Lorsque
Reinhold Messner se lance avec une équipe autrichienne à l'assaut de l'Everest en 1978, il a déjà un palmarès respectable. Et une ambition avouée : tenter, avec Peter Habeler, d'arriver au sommet sans utiliser d'oxygène.
Les deux hommes se connaissent bien et ont une solide expérience commune. Personne ne doute de la valeur de la cordée qu'ils forment.
Mais, l'
Everest sans oxygène ?
Tout le monde considérait qu'il était physiologiquement impossible à un être humain de grimper ainsi à une telle altitude.
Reinhold Messner est tout sauf fou. Il ne prend jamais de risques inconsidérés et prépare toujours minutieusement tout ce qu'il entreprend. Cette ascension-là encore plus !
Avec son compagnon d'aventures, ils espèrent vaincre sans oxygène, mais se tiennent prêts à en faire usage s'ils se sentent en trop grand danger.
Tout au long du récit alternent les moments de découragement, lorsque le mauvais temps s'invite ou que le terrain n'est pas favorable, et les moments où l'espoir renaît, où l'énergie revient, où les hommes se sentent intensément vivants.
Reinhold Messner est un dur à cuire. Il a peu d'états d'âme.
Au début de l'expédition, l'équipe entière a une grande discussion à propos des accidents et de la conduite à tenir au cas où l'un des membres viendrait à décéder. Chacun exprime ses "dernières volontés" : où il veut, si possible, être transporté, quelle cérémonie il souhaite... discussion qui peut paraître assez macabre mais qui a l'air de se dérouler tout à fait naturellement.
Pour notre alpiniste italien, c'est simple : "Je désire qu'on m'enterre sur le lieu de l'accident et qu'on continue."
Efficacité et pragmatisme sont les maîtres-mots de ce grimpeur exceptionnel, mais il n'est pas insensible pour autant et nous gratifie de-ci de-là de jolies réflexions, comme lors de ce bivouac éprouvant : "Je n'ai plus que le sentiment de la vanité, de l'absurdité de notre entreprise, et surtout l'impression d'être soustrait au monde, de n'appartenir à rien, ni à moi-même." ou dans les derniers moments de l'ascension : "Respirer est si épuisant qu'il nous reste à peine la force de continuer à marcher. Tous les dix ou quinze pas, nous nous écroulons dans la neige pour une brève halte, avant de continuer notre reptation. J'ai même oublié que j'existe."

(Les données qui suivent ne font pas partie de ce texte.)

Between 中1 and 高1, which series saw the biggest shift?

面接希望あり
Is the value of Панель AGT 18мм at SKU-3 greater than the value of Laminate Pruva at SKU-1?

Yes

Dans le chapitre "Point final" dans lequel il raconte la dernière montée avec Peter Habeler, l'arrivée au sommet puis la redescente, Messner se fait lyrique comme jamais. Ce qu'il a éprouvé a visiblement été très fort et il arrive à merveilleusement bien à nous faire comprendre ce qu'il ressent, physiquement et émotionnellement, l'état d'esprit qui l'anime, et ce que représente pour lui cette victoire.
Oui, l'Everest a déjà été gravi avant, mais sans rien enlever au mérite de tous les prédécesseurs, le toit du monde n'avait jamais été atteint sans masque à oxygène.

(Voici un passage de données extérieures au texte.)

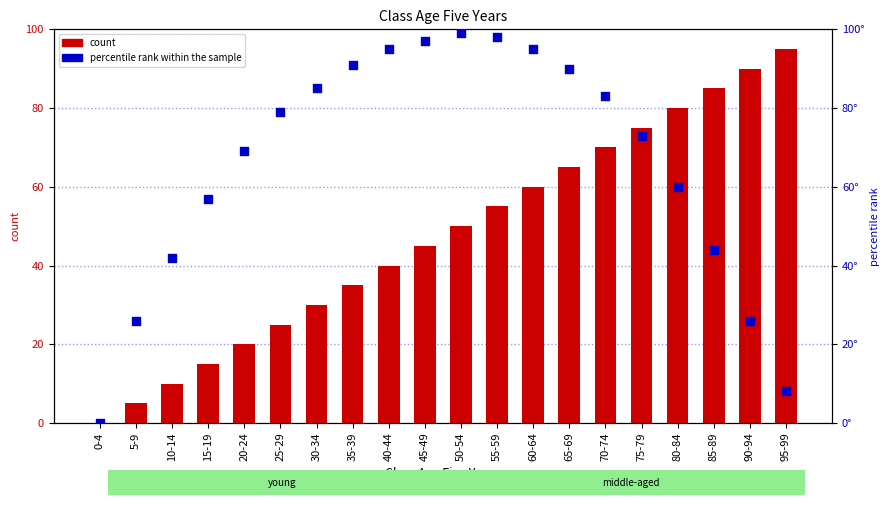

Which series contains the lowest Y value?

count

Une "première" a toujours une valeur particulière car si l'on peut s'appuyer partiellement sur les expériences précédentes, on doit faire seul une partie du chemin et s'aventurer en terrain inconnu.
Reinhold Messner ne s'y trompe pas, et il sait la valeur de l'exploit qu'il a accompli avec son compagnon.
Un exploit tellement grand qu'il laisse un vide terrible. Dans ce livre, l'auteur explique très bien ce phénomène et l'ambivalence de ce qu'il éprouve : "l'irrésistible envie de descendre et de mettre l'alpinisme au clou. En même temps que naît en moi le désir de revenir, de me retrouver encore une fois à la limite des possibilités humaines."
Everest sans oxygène est un témoignage intéressant d'un fait marquant de l'histoire de l'alpinisme.